--- start of Document text ---

We looked at AMD’s Zen 4 from a software perspective in a few articles. Thanks to Fritzchens Fritz, we have very high resolution die photos of AMD’s Zen 4 and prior Zen generations. That gives us a cool opportunity to look at Zen 4 from a physical perspective.
Zen 4’s CCD
Zen 4 uses a chiplet strategy, carried over from Zen 2 and Zen 3. A Core Complex Die (CCD) contains eight cores and L3 cache. CCDs are connected to an IO die with IFOP (Infinity Fabric On-Package) links. The IO die houses control logic and interfaces for DRAM, PCIe, and other IO. With this strategy, AMD can use the most advanced and expensive process nodes on the CCDs where it can make the most impact, while using a cheaper node for the IO die.
On Zen 4, the CCDs are manufactured with TSMC’s 5 nm process. The IO die uses TSMC’s 6 nm node, which is derived from TSMC’s older 7 nm process. Thanks to the new node, Zen 4’s CCD is substantially smaller at 67 mm2, compared to Zen 2’s 75.75 mm2 CCD and Zen 3’s 83.736 mm2. This is quite an impressive reduction in CCD footprint, because the Zen 4 cores have doubled L2 capacity and larger core structures.
AMD also changed the CCD layout between generations. Evidently, their engineers have been tweaking their approach as they figure out what works best. Zen 4’s CCD looks very similar to Zen 3’s in most respects, with an IFOP placed at the bottom alongside the SMU and some debug/test logic.
Some moves are dictated by changing demands. Moving from DDR4 to DDR5 meant more bandwidth between the CCDs and IO die, but IO doesn’t scale well with process node shrinks. Therefore, AMD took the 32 transmit and receive links from Zen 2/3’s CCD and split them into two faster links. Each of Zen 4’s IFOP links has 16 transmit and 20 receive links, likely with transfer rate doubled per link. A CCD with both IFOPs connected can read data from DRAM at 64 bytes per cycle and write 32 bytes per cycle. So far, this capability is only fully utilized on certain Epyc SKUs.

--- end of Document text ---
--- start of Items ---

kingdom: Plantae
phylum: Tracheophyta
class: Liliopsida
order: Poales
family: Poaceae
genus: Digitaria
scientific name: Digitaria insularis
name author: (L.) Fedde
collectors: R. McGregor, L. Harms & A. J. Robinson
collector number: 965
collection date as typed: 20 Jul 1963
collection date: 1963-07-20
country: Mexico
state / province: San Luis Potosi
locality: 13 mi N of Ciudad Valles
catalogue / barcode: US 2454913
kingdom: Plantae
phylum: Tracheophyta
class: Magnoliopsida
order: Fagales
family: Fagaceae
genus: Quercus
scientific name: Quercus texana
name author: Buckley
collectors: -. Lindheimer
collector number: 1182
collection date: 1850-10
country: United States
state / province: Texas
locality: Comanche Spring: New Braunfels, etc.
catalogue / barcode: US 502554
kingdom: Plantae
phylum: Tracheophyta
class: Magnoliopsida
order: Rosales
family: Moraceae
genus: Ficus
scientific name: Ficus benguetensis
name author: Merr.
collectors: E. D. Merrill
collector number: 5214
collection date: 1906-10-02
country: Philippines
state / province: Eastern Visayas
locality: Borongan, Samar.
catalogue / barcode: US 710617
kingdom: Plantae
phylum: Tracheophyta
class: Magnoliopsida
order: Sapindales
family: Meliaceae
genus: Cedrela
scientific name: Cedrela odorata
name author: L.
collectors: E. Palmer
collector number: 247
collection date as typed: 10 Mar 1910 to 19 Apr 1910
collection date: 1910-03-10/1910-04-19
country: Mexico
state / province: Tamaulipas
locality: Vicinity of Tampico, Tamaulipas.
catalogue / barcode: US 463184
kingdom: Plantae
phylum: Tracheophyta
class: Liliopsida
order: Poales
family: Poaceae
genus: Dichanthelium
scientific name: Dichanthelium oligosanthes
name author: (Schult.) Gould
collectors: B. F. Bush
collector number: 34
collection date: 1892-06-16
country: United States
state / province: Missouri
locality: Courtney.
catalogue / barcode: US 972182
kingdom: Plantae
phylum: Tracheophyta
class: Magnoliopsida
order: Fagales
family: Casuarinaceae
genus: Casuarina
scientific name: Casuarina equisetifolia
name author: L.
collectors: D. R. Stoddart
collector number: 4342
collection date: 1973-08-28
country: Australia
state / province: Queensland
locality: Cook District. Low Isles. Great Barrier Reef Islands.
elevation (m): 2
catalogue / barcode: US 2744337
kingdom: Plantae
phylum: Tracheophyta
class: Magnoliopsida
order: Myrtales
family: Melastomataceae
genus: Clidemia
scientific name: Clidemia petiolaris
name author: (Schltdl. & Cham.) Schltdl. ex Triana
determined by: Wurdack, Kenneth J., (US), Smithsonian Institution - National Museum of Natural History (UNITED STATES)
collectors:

--- end of Items ---

Set exercise 1.
Output the passage of the Zen 4 article that begins at the words "On Zen 4, the" and stops after "some debug/test logic.".
Set exercise 2.
Pick up the Zen 4 article after its last sentence and continue writing it.
This material was taken from a separate source.

Reply 1.
On Zen 4, the CCDs are manufactured with TSMC’s 5 nm process. The IO die uses TSMC’s 6 nm node, which is derived from TSMC’s older 7 nm process. Thanks to the new node, Zen 4’s CCD is substantially smaller at 67 mm2, compared to Zen 2’s 75.75 mm2 CCD and Zen 3’s 83.736 mm2. This is quite an impressive reduction in CCD footprint, because the Zen 4 cores have doubled L2 capacity and larger core structures.
AMD also changed the CCD layout between generations. Evidently, their engineers have been tweaking their approach as they figure out what works best. Zen 4’s CCD looks very similar to Zen 3’s in most respects, with an IFOP placed at the bottom alongside the SMU and some debug/test logic.

Reply 2.
To summarize changes across three Zen generations:
Generation | L3 Cache | IFOP Placement | SMU and Debug/Test |
Zen 4 | Similar to Zen 3 | Moved to the right. Split into two links | Moved to one side of the IFOP |
Zen 3 | Unified across eight cores | Moved to bottom of CCD to reduce package trace length | Moved to bottom alongside IFOP |
Zen 2 | Split between two quad core CCX-es | Between CCX-es to reduce average distance from any L3 slice to the IFOP | Placed on both sides of the IFOP |
AMD has heavily emphasized L3 performance and capacity ever since they’ve gone for a chiplet setup with an IO die. Going through the IO die increases DRAM access latency, and better caching offsets that. Zen 2 and Zen 3’s CCDs both spent slightly more area on L3 cache than they did on the cores.
Zen 4 reverses this trend, though the situation is more complex because we’re counting Zen 4’s larger L2 as part of core area. L3 cache capacity remains the same, moving the ratio back in the core direction.
The Zen 4 Core
AMD and Intel’s core sizes follow a zig-zag pattern across generations. Cores get smaller as improved process nodes allow more functionality in the same space. Then they get larger as engineers improve the core on the same node, though in fairness AMD tends to make large architectural changes even when doing a node shrink.
At just 3.77 mm2, Zen 4 is on the small side. It’s a bit larger than Zen 2. But just as with CCD area, Zen 4’s doubled L2 cache capacity makes a big difference. Subtracting L2 area from both Zen 2 and Zen 4 would make Zen 4 slightly smaller at 2.73 mm2 compared to Zen 2’s 2.83 mm2.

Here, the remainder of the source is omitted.